Dogs know how to follow their noses — and scientists are now taking the hint, too. Researchers who 3-D printed a model of a dog’s snout have found that high-speed sniffing seriously upgrades the ability of detectors to pick up explosive chemicals like TNT.
The discovery, described in the journal Scientific Reports, could lead to better chemical sensors for explosives, narcotics and even cancer.
Scientists have long looked to the dog’s nose as an olfactory marvel, thought to be on the order of 10,000 to 100,000 times better than our own. Much of that is attributed to the roughly 300 million olfactory receptors in a dog’s nose, and the generous proportion of brain space devoted to decoding odors.
But while that’s a big part of what makes dogs’ sense of smell so spectacular, it’s not the only factor, said study lead author Matthew Staymates, a fluid dynamicist at the National Institute of standards and Technology.

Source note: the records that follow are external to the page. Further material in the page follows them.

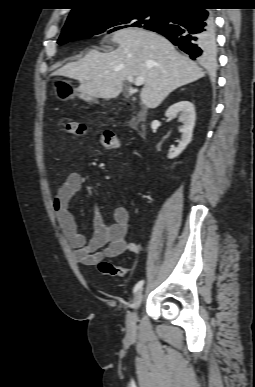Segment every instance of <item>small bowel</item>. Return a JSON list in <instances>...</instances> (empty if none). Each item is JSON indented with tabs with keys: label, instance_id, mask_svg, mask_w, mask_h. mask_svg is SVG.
Masks as SVG:
<instances>
[{
	"label": "small bowel",
	"instance_id": "1",
	"mask_svg": "<svg viewBox=\"0 0 255 387\" xmlns=\"http://www.w3.org/2000/svg\"><path fill=\"white\" fill-rule=\"evenodd\" d=\"M81 188V174L70 172L58 188L52 204L57 224L73 248L75 261L84 266H93L105 258L117 257L125 252H138L140 244L127 240L130 214L123 206L113 209L112 221L106 223L100 207L96 205L92 237L87 239L78 231L69 204Z\"/></svg>",
	"mask_w": 255,
	"mask_h": 387
}]
</instances>
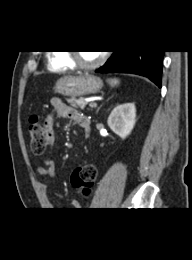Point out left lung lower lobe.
<instances>
[{
  "label": "left lung lower lobe",
  "instance_id": "obj_1",
  "mask_svg": "<svg viewBox=\"0 0 192 260\" xmlns=\"http://www.w3.org/2000/svg\"><path fill=\"white\" fill-rule=\"evenodd\" d=\"M165 51H116L96 72L133 73L149 78L161 87L162 59Z\"/></svg>",
  "mask_w": 192,
  "mask_h": 260
}]
</instances>
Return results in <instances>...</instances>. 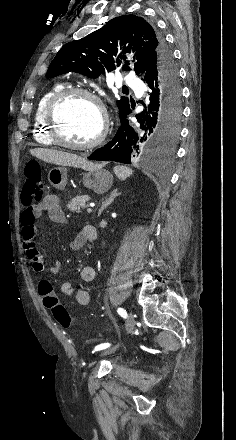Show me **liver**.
<instances>
[{
	"instance_id": "1",
	"label": "liver",
	"mask_w": 236,
	"mask_h": 440,
	"mask_svg": "<svg viewBox=\"0 0 236 440\" xmlns=\"http://www.w3.org/2000/svg\"><path fill=\"white\" fill-rule=\"evenodd\" d=\"M31 155L45 161L60 166H71L89 170L99 165H95L85 158L76 154H71L63 151H57L46 148H36L30 150Z\"/></svg>"
}]
</instances>
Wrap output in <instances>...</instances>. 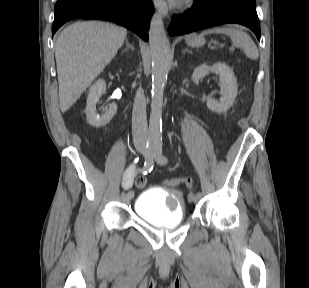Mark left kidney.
I'll list each match as a JSON object with an SVG mask.
<instances>
[{"label": "left kidney", "mask_w": 309, "mask_h": 288, "mask_svg": "<svg viewBox=\"0 0 309 288\" xmlns=\"http://www.w3.org/2000/svg\"><path fill=\"white\" fill-rule=\"evenodd\" d=\"M218 74L221 82V98L219 101L207 97V107L209 110L223 113L231 108L237 96L238 85L233 71L225 63H216L213 66L202 64L196 67L192 74L195 83L205 77L209 72Z\"/></svg>", "instance_id": "1"}]
</instances>
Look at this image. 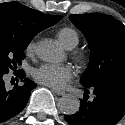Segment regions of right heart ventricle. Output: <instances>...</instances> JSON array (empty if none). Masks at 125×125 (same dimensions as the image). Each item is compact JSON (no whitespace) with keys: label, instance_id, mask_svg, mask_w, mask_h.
Returning <instances> with one entry per match:
<instances>
[{"label":"right heart ventricle","instance_id":"right-heart-ventricle-1","mask_svg":"<svg viewBox=\"0 0 125 125\" xmlns=\"http://www.w3.org/2000/svg\"><path fill=\"white\" fill-rule=\"evenodd\" d=\"M57 35L60 41L62 42V44L67 49L74 48L79 42L78 33L74 29L69 27L60 28L57 32Z\"/></svg>","mask_w":125,"mask_h":125}]
</instances>
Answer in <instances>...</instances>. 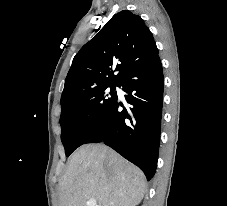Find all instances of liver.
<instances>
[{
	"label": "liver",
	"instance_id": "obj_1",
	"mask_svg": "<svg viewBox=\"0 0 227 206\" xmlns=\"http://www.w3.org/2000/svg\"><path fill=\"white\" fill-rule=\"evenodd\" d=\"M145 192L143 172L103 144L78 148L58 187L59 206H136Z\"/></svg>",
	"mask_w": 227,
	"mask_h": 206
}]
</instances>
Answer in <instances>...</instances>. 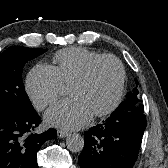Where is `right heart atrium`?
I'll return each instance as SVG.
<instances>
[{
  "instance_id": "1",
  "label": "right heart atrium",
  "mask_w": 168,
  "mask_h": 168,
  "mask_svg": "<svg viewBox=\"0 0 168 168\" xmlns=\"http://www.w3.org/2000/svg\"><path fill=\"white\" fill-rule=\"evenodd\" d=\"M25 89L34 106L43 110L59 98L64 84L53 66L38 64L29 71Z\"/></svg>"
}]
</instances>
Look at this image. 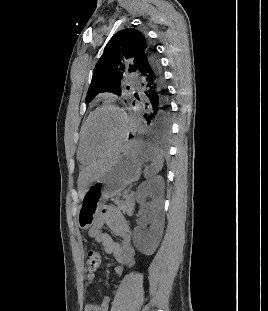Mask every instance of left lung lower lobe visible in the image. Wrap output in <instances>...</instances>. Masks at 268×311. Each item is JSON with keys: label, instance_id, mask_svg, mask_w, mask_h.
<instances>
[{"label": "left lung lower lobe", "instance_id": "0a47b994", "mask_svg": "<svg viewBox=\"0 0 268 311\" xmlns=\"http://www.w3.org/2000/svg\"><path fill=\"white\" fill-rule=\"evenodd\" d=\"M143 112L130 142L168 141L171 121L169 98L161 63L149 46L148 60L139 64Z\"/></svg>", "mask_w": 268, "mask_h": 311}]
</instances>
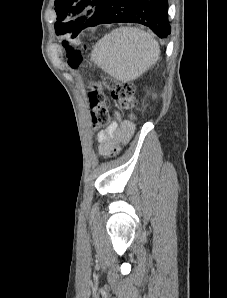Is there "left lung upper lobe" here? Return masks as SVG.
I'll list each match as a JSON object with an SVG mask.
<instances>
[{"label": "left lung upper lobe", "mask_w": 227, "mask_h": 298, "mask_svg": "<svg viewBox=\"0 0 227 298\" xmlns=\"http://www.w3.org/2000/svg\"><path fill=\"white\" fill-rule=\"evenodd\" d=\"M106 3L107 0H55V11L57 13L56 34L72 33V38H74L82 29L96 26ZM87 5H96V11L89 19L81 18L67 21L70 16L79 13Z\"/></svg>", "instance_id": "obj_1"}]
</instances>
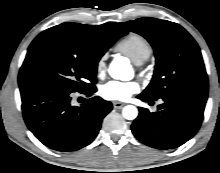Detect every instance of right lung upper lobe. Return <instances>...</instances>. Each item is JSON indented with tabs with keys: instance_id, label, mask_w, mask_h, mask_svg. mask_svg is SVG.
<instances>
[{
	"instance_id": "cb5924a9",
	"label": "right lung upper lobe",
	"mask_w": 220,
	"mask_h": 173,
	"mask_svg": "<svg viewBox=\"0 0 220 173\" xmlns=\"http://www.w3.org/2000/svg\"><path fill=\"white\" fill-rule=\"evenodd\" d=\"M128 32L117 23H105L98 26H89L78 23H63L52 28H49L40 33L31 43L28 49L26 60L34 50L36 44L47 36H73L90 43L91 49L102 57L104 53L122 36ZM23 63V64H24ZM19 86L28 85L20 70Z\"/></svg>"
}]
</instances>
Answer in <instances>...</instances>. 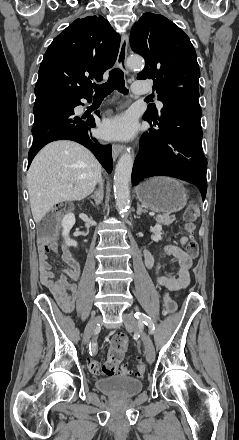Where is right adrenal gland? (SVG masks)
Returning a JSON list of instances; mask_svg holds the SVG:
<instances>
[{
  "label": "right adrenal gland",
  "mask_w": 239,
  "mask_h": 440,
  "mask_svg": "<svg viewBox=\"0 0 239 440\" xmlns=\"http://www.w3.org/2000/svg\"><path fill=\"white\" fill-rule=\"evenodd\" d=\"M91 198H93L96 206H99V204H101L103 198H104V192H103V186L102 184H100L99 186V190H97V192H94L93 196H91Z\"/></svg>",
  "instance_id": "2a0ac1e0"
}]
</instances>
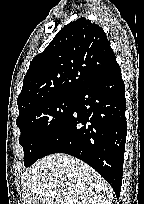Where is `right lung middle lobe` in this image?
<instances>
[{
    "label": "right lung middle lobe",
    "instance_id": "1",
    "mask_svg": "<svg viewBox=\"0 0 144 204\" xmlns=\"http://www.w3.org/2000/svg\"><path fill=\"white\" fill-rule=\"evenodd\" d=\"M75 96L65 95L40 103L16 119L21 131L19 143L24 150V166L28 167L43 157V152L70 115Z\"/></svg>",
    "mask_w": 144,
    "mask_h": 204
}]
</instances>
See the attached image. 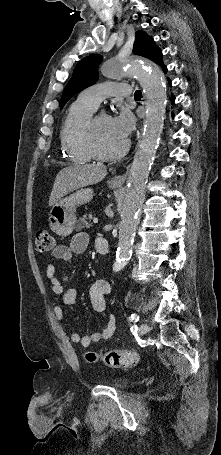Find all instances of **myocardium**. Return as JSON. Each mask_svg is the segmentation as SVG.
I'll list each match as a JSON object with an SVG mask.
<instances>
[{
    "label": "myocardium",
    "instance_id": "myocardium-1",
    "mask_svg": "<svg viewBox=\"0 0 221 455\" xmlns=\"http://www.w3.org/2000/svg\"><path fill=\"white\" fill-rule=\"evenodd\" d=\"M96 118L90 119L85 132V143L91 157L100 161H111L122 157L129 150V140H125L124 144L118 150L111 153H103L98 149L96 145Z\"/></svg>",
    "mask_w": 221,
    "mask_h": 455
}]
</instances>
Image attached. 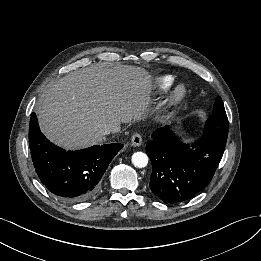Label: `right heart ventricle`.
Here are the masks:
<instances>
[{"mask_svg":"<svg viewBox=\"0 0 261 261\" xmlns=\"http://www.w3.org/2000/svg\"><path fill=\"white\" fill-rule=\"evenodd\" d=\"M175 82V77L172 75H164L156 79L155 87L160 91L169 90Z\"/></svg>","mask_w":261,"mask_h":261,"instance_id":"e07e8e85","label":"right heart ventricle"}]
</instances>
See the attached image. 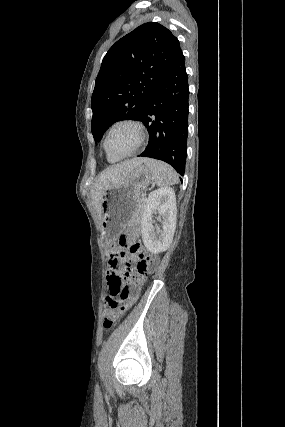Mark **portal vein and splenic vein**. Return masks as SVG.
Wrapping results in <instances>:
<instances>
[{
  "mask_svg": "<svg viewBox=\"0 0 285 427\" xmlns=\"http://www.w3.org/2000/svg\"><path fill=\"white\" fill-rule=\"evenodd\" d=\"M145 199H146L145 197H142V198H141V201H145Z\"/></svg>",
  "mask_w": 285,
  "mask_h": 427,
  "instance_id": "1",
  "label": "portal vein and splenic vein"
}]
</instances>
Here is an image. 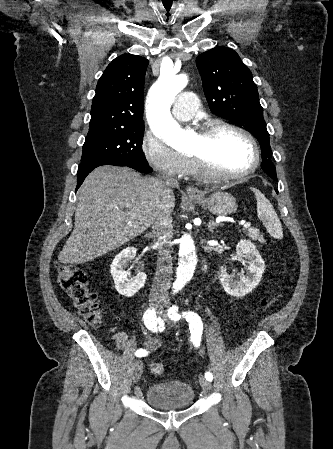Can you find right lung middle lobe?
Wrapping results in <instances>:
<instances>
[{
	"instance_id": "1",
	"label": "right lung middle lobe",
	"mask_w": 333,
	"mask_h": 449,
	"mask_svg": "<svg viewBox=\"0 0 333 449\" xmlns=\"http://www.w3.org/2000/svg\"><path fill=\"white\" fill-rule=\"evenodd\" d=\"M142 138L143 124L89 128L83 145L81 164L122 162L148 165L142 151Z\"/></svg>"
}]
</instances>
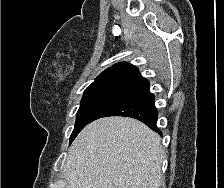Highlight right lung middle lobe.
Listing matches in <instances>:
<instances>
[{"instance_id":"dd1d6c3e","label":"right lung middle lobe","mask_w":224,"mask_h":188,"mask_svg":"<svg viewBox=\"0 0 224 188\" xmlns=\"http://www.w3.org/2000/svg\"><path fill=\"white\" fill-rule=\"evenodd\" d=\"M130 82L122 79L100 80L94 81L86 88L76 115V123L70 136V144L89 123L95 112Z\"/></svg>"}]
</instances>
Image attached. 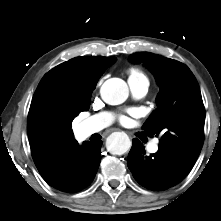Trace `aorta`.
I'll use <instances>...</instances> for the list:
<instances>
[{"mask_svg": "<svg viewBox=\"0 0 221 221\" xmlns=\"http://www.w3.org/2000/svg\"><path fill=\"white\" fill-rule=\"evenodd\" d=\"M102 99L110 105L122 104L129 95L126 82L120 78L106 80L100 89ZM131 147L129 137L123 132H115L107 139V148L112 154L122 155Z\"/></svg>", "mask_w": 221, "mask_h": 221, "instance_id": "obj_1", "label": "aorta"}]
</instances>
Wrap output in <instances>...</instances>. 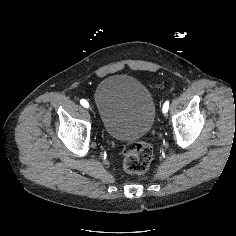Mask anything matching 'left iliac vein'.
Here are the masks:
<instances>
[{"mask_svg": "<svg viewBox=\"0 0 236 236\" xmlns=\"http://www.w3.org/2000/svg\"><path fill=\"white\" fill-rule=\"evenodd\" d=\"M162 117L164 118V119H167L168 117H169V114H168V112H167V110H162Z\"/></svg>", "mask_w": 236, "mask_h": 236, "instance_id": "left-iliac-vein-1", "label": "left iliac vein"}]
</instances>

“The dog is generally known as the gold standard for trace chemical detection. And so we were really interested in understanding, what is it about the dog that makes it this amazing chemical detector?” Staymates said. “There’s been a lot of work in the past that focuses on what happens inside the olfactory region of the dog [nose] ... but there’s been a limited amount of work on what’s happening outside of the dog’s nose.”
Searching for clues, the scientists 3-D-printed a dog snout modeled from a female Labrador retriever and put it in a schlieren imaging system, a device that uses the way that light moves through fluids of different temperatures and densities to actually watch what was happening to the air flow. They made the nose ‘sniff’ the way a dog would – rapidly inhaling and exhaling about 5 times per second – and watched what happened.
The faux nose appeared to draw in air the way a real dog did — and it seemed to be working remarkably well. The nostrils were positioned so that each time the nose exhaled, air shot down and out from the nostrils, which actually helped pull in more “fresh” vapor from a can of acetone in front of the snout.
The scientists then tested this sniffing nose out on a mass spectrometer. Compared with devices that use continuously inhaled air, the “sniffing” method was about four times better for a source at 10 centimeters and 18 times better for a source at 20 centimeters.
Finally, they plugged the sniffing dog nostrils onto the end of a commercially available vapor detector. Usually, this device would inhale continuously in 10-second intervals, but the scientists found that the sniffing nose was 16 times as good at detecting odors from 4 centimeters away as the device’s normal mode.
“You can collect vapor from extended distances much better if you are mimicking what the dog does,” Staymates said. “That’s kind of the whole point of this — this concept of biomimicry. It’s taking what nature already does and applying or integrating it into the technology that we’re trying to improve.”
The findings demonstrated the need to think beyond just chemical detection in the next wave of sensor technology, he said.
“The dog is a smart sampling system,” Staymates said, “so I guess we’re just proposing that the next generation hopefully considers different ways of sampling the environment around them.”
In the meantime, he and his colleagues will probably continue to learn from the dog’s nose —including its ability to smell in stereo.